■ INSTRUCTIONS FOR THE TASK ■
In the data below, substitute "absent" for each "none" and return the lines with nothing else changed.

### ENTRIES PROVIDED

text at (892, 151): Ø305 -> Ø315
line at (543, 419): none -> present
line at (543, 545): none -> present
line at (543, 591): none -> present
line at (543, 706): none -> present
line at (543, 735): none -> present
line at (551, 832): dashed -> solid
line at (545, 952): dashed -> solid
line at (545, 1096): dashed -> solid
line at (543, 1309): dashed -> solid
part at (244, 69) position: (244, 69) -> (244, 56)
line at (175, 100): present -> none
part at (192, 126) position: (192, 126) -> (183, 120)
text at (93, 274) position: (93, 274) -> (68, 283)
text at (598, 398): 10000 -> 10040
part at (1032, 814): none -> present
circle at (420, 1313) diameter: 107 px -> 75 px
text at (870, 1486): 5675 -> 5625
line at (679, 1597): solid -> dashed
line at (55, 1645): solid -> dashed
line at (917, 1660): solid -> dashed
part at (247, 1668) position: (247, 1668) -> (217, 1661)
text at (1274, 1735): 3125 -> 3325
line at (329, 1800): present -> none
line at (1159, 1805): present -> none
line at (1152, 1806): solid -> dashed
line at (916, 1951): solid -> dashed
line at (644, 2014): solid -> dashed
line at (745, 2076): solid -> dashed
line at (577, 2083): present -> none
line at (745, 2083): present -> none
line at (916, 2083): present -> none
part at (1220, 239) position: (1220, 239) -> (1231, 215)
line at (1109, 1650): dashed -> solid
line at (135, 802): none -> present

######

■ SOLUTION TO THE EXERCISE ■
text at (892, 151): Ø305 -> Ø315
line at (543, 419): absent -> present
line at (543, 545): absent -> present
line at (543, 591): absent -> present
line at (543, 706): absent -> present
line at (543, 735): absent -> present
line at (551, 832): dashed -> solid
line at (545, 952): dashed -> solid
line at (545, 1096): dashed -> solid
line at (543, 1309): dashed -> solid
part at (244, 69) position: (244, 69) -> (244, 56)
line at (175, 100): present -> absent
part at (192, 126) position: (192, 126) -> (183, 120)
text at (93, 274) position: (93, 274) -> (68, 283)
text at (598, 398): 10000 -> 10040
part at (1032, 814): absent -> present
circle at (420, 1313) diameter: 107 px -> 75 px
text at (870, 1486): 5675 -> 5625
line at (679, 1597): solid -> dashed
line at (55, 1645): solid -> dashed
line at (917, 1660): solid -> dashed
part at (247, 1668) position: (247, 1668) -> (217, 1661)
text at (1274, 1735): 3125 -> 3325
line at (329, 1800): present -> absent
line at (1159, 1805): present -> absent
line at (1152, 1806): solid -> dashed
line at (916, 1951): solid -> dashed
line at (644, 2014): solid -> dashed
line at (745, 2076): solid -> dashed
line at (577, 2083): present -> absent
line at (745, 2083): present -> absent
line at (916, 2083): present -> absent
part at (1220, 239) position: (1220, 239) -> (1231, 215)
line at (1109, 1650): dashed -> solid
line at (135, 802): absent -> present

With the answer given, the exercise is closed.